━━ Given data ━━

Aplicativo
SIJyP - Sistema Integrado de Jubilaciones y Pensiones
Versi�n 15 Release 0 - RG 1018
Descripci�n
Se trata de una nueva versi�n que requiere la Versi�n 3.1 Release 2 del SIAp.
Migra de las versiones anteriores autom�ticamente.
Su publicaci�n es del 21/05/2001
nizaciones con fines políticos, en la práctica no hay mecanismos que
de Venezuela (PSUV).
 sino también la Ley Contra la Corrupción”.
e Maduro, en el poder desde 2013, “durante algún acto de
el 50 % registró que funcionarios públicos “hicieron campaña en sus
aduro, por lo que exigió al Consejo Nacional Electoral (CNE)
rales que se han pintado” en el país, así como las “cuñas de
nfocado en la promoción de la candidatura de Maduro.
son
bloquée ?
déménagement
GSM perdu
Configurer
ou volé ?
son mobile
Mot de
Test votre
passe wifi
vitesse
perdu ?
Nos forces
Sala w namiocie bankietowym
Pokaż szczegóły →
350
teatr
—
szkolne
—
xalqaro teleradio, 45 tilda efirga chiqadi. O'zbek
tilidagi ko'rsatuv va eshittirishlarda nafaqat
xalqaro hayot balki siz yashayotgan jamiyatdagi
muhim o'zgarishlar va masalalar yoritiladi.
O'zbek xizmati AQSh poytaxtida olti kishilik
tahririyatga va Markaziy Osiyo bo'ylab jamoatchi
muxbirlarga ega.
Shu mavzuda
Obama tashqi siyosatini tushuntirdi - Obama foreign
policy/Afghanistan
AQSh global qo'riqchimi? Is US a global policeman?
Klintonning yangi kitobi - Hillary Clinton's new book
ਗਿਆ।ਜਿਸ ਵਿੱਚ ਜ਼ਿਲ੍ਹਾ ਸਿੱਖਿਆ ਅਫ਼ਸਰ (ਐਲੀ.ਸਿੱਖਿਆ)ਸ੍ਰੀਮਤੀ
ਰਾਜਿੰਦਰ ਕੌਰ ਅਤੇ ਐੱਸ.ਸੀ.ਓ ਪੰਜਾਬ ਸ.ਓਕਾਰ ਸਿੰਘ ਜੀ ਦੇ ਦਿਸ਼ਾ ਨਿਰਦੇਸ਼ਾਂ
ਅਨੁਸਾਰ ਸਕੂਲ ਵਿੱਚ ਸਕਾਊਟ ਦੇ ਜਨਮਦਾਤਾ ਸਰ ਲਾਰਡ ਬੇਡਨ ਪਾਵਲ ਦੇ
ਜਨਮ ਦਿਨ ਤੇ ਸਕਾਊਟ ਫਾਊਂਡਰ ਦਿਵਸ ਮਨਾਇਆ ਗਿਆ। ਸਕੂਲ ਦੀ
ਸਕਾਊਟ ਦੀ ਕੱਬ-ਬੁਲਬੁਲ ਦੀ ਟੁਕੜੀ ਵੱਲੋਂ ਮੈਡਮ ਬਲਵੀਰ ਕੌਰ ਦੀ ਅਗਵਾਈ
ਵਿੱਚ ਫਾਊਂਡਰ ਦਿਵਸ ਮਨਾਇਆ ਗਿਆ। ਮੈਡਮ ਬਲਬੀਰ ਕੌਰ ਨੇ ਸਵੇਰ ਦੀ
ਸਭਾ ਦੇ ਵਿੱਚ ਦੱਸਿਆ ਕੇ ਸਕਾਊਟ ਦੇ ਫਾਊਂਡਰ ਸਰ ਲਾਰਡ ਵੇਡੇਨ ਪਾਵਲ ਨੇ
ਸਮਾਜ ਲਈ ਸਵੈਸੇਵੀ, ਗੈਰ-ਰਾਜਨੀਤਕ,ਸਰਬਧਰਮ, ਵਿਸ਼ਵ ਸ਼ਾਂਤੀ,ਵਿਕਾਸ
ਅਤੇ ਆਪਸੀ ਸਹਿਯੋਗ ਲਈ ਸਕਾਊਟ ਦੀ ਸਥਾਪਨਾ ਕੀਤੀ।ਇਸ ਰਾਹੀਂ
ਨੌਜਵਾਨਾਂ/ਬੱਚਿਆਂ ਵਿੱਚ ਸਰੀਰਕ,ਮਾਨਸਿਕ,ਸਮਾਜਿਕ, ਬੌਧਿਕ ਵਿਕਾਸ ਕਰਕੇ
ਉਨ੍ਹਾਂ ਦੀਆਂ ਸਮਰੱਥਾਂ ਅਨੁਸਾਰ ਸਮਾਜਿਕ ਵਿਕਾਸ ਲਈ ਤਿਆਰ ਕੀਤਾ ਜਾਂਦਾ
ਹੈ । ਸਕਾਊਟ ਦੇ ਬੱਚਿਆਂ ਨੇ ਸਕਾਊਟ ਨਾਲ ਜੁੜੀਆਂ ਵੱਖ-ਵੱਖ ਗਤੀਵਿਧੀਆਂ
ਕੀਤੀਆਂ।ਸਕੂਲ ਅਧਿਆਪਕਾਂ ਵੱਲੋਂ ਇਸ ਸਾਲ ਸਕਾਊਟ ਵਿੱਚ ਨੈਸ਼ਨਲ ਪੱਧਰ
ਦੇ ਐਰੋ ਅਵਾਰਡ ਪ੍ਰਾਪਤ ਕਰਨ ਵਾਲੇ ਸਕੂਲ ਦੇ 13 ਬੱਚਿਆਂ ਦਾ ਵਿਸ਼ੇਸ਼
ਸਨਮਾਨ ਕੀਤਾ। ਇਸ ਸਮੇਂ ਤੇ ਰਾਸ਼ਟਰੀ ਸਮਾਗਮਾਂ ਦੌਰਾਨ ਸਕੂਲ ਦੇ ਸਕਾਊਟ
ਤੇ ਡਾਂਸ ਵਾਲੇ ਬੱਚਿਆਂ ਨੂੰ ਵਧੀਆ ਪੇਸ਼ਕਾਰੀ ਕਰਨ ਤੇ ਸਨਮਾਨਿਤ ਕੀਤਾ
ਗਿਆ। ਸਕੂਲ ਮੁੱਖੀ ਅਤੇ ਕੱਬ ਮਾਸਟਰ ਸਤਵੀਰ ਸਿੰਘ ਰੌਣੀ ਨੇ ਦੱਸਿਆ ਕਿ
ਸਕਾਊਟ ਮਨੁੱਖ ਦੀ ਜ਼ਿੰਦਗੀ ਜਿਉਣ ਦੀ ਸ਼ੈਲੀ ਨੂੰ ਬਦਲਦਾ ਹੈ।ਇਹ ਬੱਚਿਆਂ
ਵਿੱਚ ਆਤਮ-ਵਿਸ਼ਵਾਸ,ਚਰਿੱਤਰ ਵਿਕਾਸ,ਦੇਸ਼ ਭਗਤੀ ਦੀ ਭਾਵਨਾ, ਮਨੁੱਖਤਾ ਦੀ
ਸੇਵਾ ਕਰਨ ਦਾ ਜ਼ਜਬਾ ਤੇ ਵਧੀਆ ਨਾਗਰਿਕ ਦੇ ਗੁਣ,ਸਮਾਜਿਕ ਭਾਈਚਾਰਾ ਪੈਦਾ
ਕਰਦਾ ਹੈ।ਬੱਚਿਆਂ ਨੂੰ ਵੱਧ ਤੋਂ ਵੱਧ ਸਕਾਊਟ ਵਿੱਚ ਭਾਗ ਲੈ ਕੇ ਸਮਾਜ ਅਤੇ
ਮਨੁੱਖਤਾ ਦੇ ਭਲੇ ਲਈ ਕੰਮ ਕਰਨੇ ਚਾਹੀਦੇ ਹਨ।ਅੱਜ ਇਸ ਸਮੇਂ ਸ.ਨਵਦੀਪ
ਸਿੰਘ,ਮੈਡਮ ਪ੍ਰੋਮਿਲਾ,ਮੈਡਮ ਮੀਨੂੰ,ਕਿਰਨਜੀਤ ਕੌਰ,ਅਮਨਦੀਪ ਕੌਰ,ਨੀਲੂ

━━━

• [What is required]: Swap each "Obama" in the material for "Biden" and write out all the lines again, leaving everything else untouched.

• [Written response]:
Aplicativo
SIJyP - Sistema Integrado de Jubilaciones y Pensiones
Versi�n 15 Release 0 - RG 1018
Descripci�n
Se trata de una nueva versi�n que requiere la Versi�n 3.1 Release 2 del SIAp.
Migra de las versiones anteriores autom�ticamente.
Su publicaci�n es del 21/05/2001
nizaciones con fines políticos, en la práctica no hay mecanismos que
de Venezuela (PSUV).
 sino también la Ley Contra la Corrupción”.
e Maduro, en el poder desde 2013, “durante algún acto de
el 50 % registró que funcionarios públicos “hicieron campaña en sus
aduro, por lo que exigió al Consejo Nacional Electoral (CNE)
rales que se han pintado” en el país, así como las “cuñas de
nfocado en la promoción de la candidatura de Maduro.
son
bloquée ?
déménagement
GSM perdu
Configurer
ou volé ?
son mobile
Mot de
Test votre
passe wifi
vitesse
perdu ?
Nos forces
Sala w namiocie bankietowym
Pokaż szczegóły →
350
teatr
—
szkolne
—
xalqaro teleradio, 45 tilda efirga chiqadi. O'zbek
tilidagi ko'rsatuv va eshittirishlarda nafaqat
xalqaro hayot balki siz yashayotgan jamiyatdagi
muhim o'zgarishlar va masalalar yoritiladi.
O'zbek xizmati AQSh poytaxtida olti kishilik
tahririyatga va Markaziy Osiyo bo'ylab jamoatchi
muxbirlarga ega.
Shu mavzuda
Biden tashqi siyosatini tushuntirdi - Biden foreign
policy/Afghanistan
AQSh global qo'riqchimi? Is US a global policeman?
Klintonning yangi kitobi - Hillary Clinton's new book
ਗਿਆ।ਜਿਸ ਵਿੱਚ ਜ਼ਿਲ੍ਹਾ ਸਿੱਖਿਆ ਅਫ਼ਸਰ (ਐਲੀ.ਸਿੱਖਿਆ)ਸ੍ਰੀਮਤੀ
ਰਾਜਿੰਦਰ ਕੌਰ ਅਤੇ ਐੱਸ.ਸੀ.ਓ ਪੰਜਾਬ ਸ.ਓਕਾਰ ਸਿੰਘ ਜੀ ਦੇ ਦਿਸ਼ਾ ਨਿਰਦੇਸ਼ਾਂ
ਅਨੁਸਾਰ ਸਕੂਲ ਵਿੱਚ ਸਕਾਊਟ ਦੇ ਜਨਮਦਾਤਾ ਸਰ ਲਾਰਡ ਬੇਡਨ ਪਾਵਲ ਦੇ
ਜਨਮ ਦਿਨ ਤੇ ਸਕਾਊਟ ਫਾਊਂਡਰ ਦਿਵਸ ਮਨਾਇਆ ਗਿਆ। ਸਕੂਲ ਦੀ
ਸਕਾਊਟ ਦੀ ਕੱਬ-ਬੁਲਬੁਲ ਦੀ ਟੁਕੜੀ ਵੱਲੋਂ ਮੈਡਮ ਬਲਵੀਰ ਕੌਰ ਦੀ ਅਗਵਾਈ
ਵਿੱਚ ਫਾਊਂਡਰ ਦਿਵਸ ਮਨਾਇਆ ਗਿਆ। ਮੈਡਮ ਬਲਬੀਰ ਕੌਰ ਨੇ ਸਵੇਰ ਦੀ
ਸਭਾ ਦੇ ਵਿੱਚ ਦੱਸਿਆ ਕੇ ਸਕਾਊਟ ਦੇ ਫਾਊਂਡਰ ਸਰ ਲਾਰਡ ਵੇਡੇਨ ਪਾਵਲ ਨੇ
ਸਮਾਜ ਲਈ ਸਵੈਸੇਵੀ, ਗੈਰ-ਰਾਜਨੀਤਕ,ਸਰਬਧਰਮ, ਵਿਸ਼ਵ ਸ਼ਾਂਤੀ,ਵਿਕਾਸ
ਅਤੇ ਆਪਸੀ ਸਹਿਯੋਗ ਲਈ ਸਕਾਊਟ ਦੀ ਸਥਾਪਨਾ ਕੀਤੀ।ਇਸ ਰਾਹੀਂ
ਨੌਜਵਾਨਾਂ/ਬੱਚਿਆਂ ਵਿੱਚ ਸਰੀਰਕ,ਮਾਨਸਿਕ,ਸਮਾਜਿਕ, ਬੌਧਿਕ ਵਿਕਾਸ ਕਰਕੇ
ਉਨ੍ਹਾਂ ਦੀਆਂ ਸਮਰੱਥਾਂ ਅਨੁਸਾਰ ਸਮਾਜਿਕ ਵਿਕਾਸ ਲਈ ਤਿਆਰ ਕੀਤਾ ਜਾਂਦਾ
ਹੈ । ਸਕਾਊਟ ਦੇ ਬੱਚਿਆਂ ਨੇ ਸਕਾਊਟ ਨਾਲ ਜੁੜੀਆਂ ਵੱਖ-ਵੱਖ ਗਤੀਵਿਧੀਆਂ
ਕੀਤੀਆਂ।ਸਕੂਲ ਅਧਿਆਪਕਾਂ ਵੱਲੋਂ ਇਸ ਸਾਲ ਸਕਾਊਟ ਵਿੱਚ ਨੈਸ਼ਨਲ ਪੱਧਰ
ਦੇ ਐਰੋ ਅਵਾਰਡ ਪ੍ਰਾਪਤ ਕਰਨ ਵਾਲੇ ਸਕੂਲ ਦੇ 13 ਬੱਚਿਆਂ ਦਾ ਵਿਸ਼ੇਸ਼
ਸਨਮਾਨ ਕੀਤਾ। ਇਸ ਸਮੇਂ ਤੇ ਰਾਸ਼ਟਰੀ ਸਮਾਗਮਾਂ ਦੌਰਾਨ ਸਕੂਲ ਦੇ ਸਕਾਊਟ
ਤੇ ਡਾਂਸ ਵਾਲੇ ਬੱਚਿਆਂ ਨੂੰ ਵਧੀਆ ਪੇਸ਼ਕਾਰੀ ਕਰਨ ਤੇ ਸਨਮਾਨਿਤ ਕੀਤਾ
ਗਿਆ। ਸਕੂਲ ਮੁੱਖੀ ਅਤੇ ਕੱਬ ਮਾਸਟਰ ਸਤਵੀਰ ਸਿੰਘ ਰੌਣੀ ਨੇ ਦੱਸਿਆ ਕਿ
ਸਕਾਊਟ ਮਨੁੱਖ ਦੀ ਜ਼ਿੰਦਗੀ ਜਿਉਣ ਦੀ ਸ਼ੈਲੀ ਨੂੰ ਬਦਲਦਾ ਹੈ।ਇਹ ਬੱਚਿਆਂ
ਵਿੱਚ ਆਤਮ-ਵਿਸ਼ਵਾਸ,ਚਰਿੱਤਰ ਵਿਕਾਸ,ਦੇਸ਼ ਭਗਤੀ ਦੀ ਭਾਵਨਾ, ਮਨੁੱਖਤਾ ਦੀ
ਸੇਵਾ ਕਰਨ ਦਾ ਜ਼ਜਬਾ ਤੇ ਵਧੀਆ ਨਾਗਰਿਕ ਦੇ ਗੁਣ,ਸਮਾਜਿਕ ਭਾਈਚਾਰਾ ਪੈਦਾ
ਕਰਦਾ ਹੈ।ਬੱਚਿਆਂ ਨੂੰ ਵੱਧ ਤੋਂ ਵੱਧ ਸਕਾਊਟ ਵਿੱਚ ਭਾਗ ਲੈ ਕੇ ਸਮਾਜ ਅਤੇ
ਮਨੁੱਖਤਾ ਦੇ ਭਲੇ ਲਈ ਕੰਮ ਕਰਨੇ ਚਾਹੀਦੇ ਹਨ।ਅੱਜ ਇਸ ਸਮੇਂ ਸ.ਨਵਦੀਪ
ਸਿੰਘ,ਮੈਡਮ ਪ੍ਰੋਮਿਲਾ,ਮੈਡਮ ਮੀਨੂੰ,ਕਿਰਨਜੀਤ ਕੌਰ,ਅਮਨਦੀਪ ਕੌਰ,ਨੀਲੂ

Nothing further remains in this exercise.